Loading up on fiber might help you live longer, according to a new study published in the Archives of Internal Medicine. And yet most Americans get very little in their diets – a paltry 14 grams of fiber, compared to the recommended 25 to 38 grams.

Researchers assessed the diets of more than 388,122 men and women and found that those who consumed the highest amount of dietary fiber (29.4 grams per day for men and 25.8 grams for women) were 22 percent less likely to die from any cause over the nine-year follow up period compared to those with the lowest intakes (12.6 grams for men and 10.8 grams for women).

Scientists aren’t clear on exactly how fiber lowers the risk of death, explains lead researcher Yikyung Park, staff scientist at the National Cancer Institute in Bethesda, Md. – but they suspect fiber’s many health benefits, from lowering cholesterol to controlling blood sugar, could each play a role.
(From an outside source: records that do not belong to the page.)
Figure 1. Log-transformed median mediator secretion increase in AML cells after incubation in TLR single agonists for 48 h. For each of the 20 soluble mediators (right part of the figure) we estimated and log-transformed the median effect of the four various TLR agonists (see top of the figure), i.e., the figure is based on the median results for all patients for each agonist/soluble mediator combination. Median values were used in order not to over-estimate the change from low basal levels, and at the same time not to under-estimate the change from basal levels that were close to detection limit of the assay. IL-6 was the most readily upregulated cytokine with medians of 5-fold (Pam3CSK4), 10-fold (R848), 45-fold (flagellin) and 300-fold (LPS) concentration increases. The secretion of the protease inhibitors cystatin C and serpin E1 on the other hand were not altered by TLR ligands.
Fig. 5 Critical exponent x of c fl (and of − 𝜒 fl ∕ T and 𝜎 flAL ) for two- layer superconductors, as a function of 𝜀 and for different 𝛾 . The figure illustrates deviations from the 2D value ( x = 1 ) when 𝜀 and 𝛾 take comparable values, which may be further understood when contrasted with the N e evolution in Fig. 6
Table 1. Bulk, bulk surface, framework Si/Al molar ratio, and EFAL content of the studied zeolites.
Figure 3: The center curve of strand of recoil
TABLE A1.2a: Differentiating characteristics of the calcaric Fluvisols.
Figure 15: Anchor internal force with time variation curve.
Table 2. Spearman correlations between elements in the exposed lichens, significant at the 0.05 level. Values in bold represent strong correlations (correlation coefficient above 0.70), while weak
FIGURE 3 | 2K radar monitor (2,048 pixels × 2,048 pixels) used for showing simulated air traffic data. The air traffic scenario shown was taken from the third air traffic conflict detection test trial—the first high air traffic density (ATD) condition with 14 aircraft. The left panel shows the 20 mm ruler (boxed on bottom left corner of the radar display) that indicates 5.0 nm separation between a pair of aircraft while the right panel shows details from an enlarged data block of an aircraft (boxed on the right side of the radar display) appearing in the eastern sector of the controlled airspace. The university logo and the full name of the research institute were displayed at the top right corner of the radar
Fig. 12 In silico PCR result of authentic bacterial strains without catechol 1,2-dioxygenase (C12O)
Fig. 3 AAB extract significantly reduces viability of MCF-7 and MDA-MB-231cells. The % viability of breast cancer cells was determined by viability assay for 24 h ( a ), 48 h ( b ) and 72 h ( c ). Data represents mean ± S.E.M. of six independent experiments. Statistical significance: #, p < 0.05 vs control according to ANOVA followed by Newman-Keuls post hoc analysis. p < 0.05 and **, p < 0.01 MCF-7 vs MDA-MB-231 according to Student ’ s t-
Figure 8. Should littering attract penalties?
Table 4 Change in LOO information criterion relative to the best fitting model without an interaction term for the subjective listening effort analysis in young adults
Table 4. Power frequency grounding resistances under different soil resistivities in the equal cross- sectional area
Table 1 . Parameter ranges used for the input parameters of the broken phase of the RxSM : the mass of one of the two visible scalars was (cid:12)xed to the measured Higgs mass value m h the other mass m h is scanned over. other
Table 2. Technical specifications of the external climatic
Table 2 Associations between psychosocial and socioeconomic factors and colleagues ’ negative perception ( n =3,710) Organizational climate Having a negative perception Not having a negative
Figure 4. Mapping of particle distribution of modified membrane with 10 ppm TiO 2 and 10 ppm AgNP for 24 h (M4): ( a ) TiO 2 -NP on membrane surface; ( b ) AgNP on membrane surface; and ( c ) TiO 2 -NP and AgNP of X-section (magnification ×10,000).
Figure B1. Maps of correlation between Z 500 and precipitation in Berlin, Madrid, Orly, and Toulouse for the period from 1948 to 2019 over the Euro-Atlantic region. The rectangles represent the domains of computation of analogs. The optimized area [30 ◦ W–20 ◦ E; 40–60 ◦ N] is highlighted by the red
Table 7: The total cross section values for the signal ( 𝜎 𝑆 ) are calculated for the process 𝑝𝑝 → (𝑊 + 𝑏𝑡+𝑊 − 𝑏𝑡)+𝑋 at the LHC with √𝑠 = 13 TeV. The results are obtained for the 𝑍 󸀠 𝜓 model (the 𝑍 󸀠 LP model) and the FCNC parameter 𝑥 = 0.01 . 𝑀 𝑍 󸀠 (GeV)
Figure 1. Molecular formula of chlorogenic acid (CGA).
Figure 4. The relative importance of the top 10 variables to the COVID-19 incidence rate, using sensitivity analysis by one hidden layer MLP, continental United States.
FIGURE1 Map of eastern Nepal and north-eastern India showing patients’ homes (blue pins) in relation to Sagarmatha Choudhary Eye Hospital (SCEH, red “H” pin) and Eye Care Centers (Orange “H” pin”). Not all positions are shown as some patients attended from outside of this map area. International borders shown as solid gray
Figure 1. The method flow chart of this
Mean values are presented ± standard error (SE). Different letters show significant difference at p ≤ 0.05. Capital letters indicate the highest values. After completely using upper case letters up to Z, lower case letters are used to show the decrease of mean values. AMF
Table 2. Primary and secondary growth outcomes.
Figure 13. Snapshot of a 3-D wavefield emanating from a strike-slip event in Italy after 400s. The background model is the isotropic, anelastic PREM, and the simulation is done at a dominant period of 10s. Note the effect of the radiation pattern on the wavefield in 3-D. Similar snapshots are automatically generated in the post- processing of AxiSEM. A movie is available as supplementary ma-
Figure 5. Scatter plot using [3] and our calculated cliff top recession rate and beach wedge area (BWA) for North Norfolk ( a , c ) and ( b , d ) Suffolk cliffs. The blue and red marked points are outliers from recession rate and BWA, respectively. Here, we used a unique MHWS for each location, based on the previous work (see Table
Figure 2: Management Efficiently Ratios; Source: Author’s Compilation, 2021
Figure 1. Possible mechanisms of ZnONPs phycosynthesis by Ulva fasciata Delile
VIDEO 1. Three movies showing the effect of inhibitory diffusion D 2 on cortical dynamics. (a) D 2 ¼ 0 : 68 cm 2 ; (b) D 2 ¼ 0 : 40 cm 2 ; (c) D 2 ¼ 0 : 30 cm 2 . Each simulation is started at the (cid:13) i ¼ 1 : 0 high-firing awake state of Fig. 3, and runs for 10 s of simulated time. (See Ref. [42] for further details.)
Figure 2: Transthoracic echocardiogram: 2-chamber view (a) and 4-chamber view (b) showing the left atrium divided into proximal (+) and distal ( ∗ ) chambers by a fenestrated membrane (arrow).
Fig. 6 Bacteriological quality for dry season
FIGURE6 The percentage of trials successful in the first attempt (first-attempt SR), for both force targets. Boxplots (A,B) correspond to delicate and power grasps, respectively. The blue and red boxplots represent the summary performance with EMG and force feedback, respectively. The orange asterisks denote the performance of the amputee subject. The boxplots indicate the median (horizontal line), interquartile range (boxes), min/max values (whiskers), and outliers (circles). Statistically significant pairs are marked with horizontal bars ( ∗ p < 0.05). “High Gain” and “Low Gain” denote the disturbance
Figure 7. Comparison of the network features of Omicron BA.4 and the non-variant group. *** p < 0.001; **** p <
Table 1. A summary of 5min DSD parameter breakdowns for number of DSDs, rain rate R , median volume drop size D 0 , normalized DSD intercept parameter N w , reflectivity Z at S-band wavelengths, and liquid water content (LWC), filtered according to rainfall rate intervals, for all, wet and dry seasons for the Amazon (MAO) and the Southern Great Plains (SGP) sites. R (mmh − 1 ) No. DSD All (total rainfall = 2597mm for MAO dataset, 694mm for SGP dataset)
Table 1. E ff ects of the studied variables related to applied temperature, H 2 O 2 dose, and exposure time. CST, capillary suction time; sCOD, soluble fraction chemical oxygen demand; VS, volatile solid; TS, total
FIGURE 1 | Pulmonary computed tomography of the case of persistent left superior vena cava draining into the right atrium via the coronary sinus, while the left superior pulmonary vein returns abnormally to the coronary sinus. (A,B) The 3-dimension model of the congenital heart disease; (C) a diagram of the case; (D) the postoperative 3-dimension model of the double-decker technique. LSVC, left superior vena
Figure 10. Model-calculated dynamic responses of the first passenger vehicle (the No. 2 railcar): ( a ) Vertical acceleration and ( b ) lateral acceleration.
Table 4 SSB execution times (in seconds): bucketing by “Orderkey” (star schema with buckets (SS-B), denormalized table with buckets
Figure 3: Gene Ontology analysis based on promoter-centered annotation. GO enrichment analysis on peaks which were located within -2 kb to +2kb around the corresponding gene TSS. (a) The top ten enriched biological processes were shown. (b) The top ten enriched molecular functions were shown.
Although the study didn’t address people with arthritis, fiber might also play a role in reducing inflammation. Earlier research has linked fiber intake with lower C-reactive protein, an indicator of inflammation in the blood – so getting more fiber could help you live longer and feel better, too.

Where to Find the Fiber

Yes, you can add fiber to your diet by the spoonful with powdery supplements mixed into drinks, but experts say it’s a better idea to get as much fiber as you can from the food you eat. Fiber supplements don’t provide the vitamins, minerals and other nutrients your body needs.

Fortunately, adding more fiber to your diet isn’t hard to accomplish – fiber is widely available in fruits, vegetables, legumes and whole grains. Just one cup of beans (navy, black, pinto or garbanzo), for example, has about 20 grams of fiber. Berries, broccoli, apples and whole-grain cereals are good sources, too.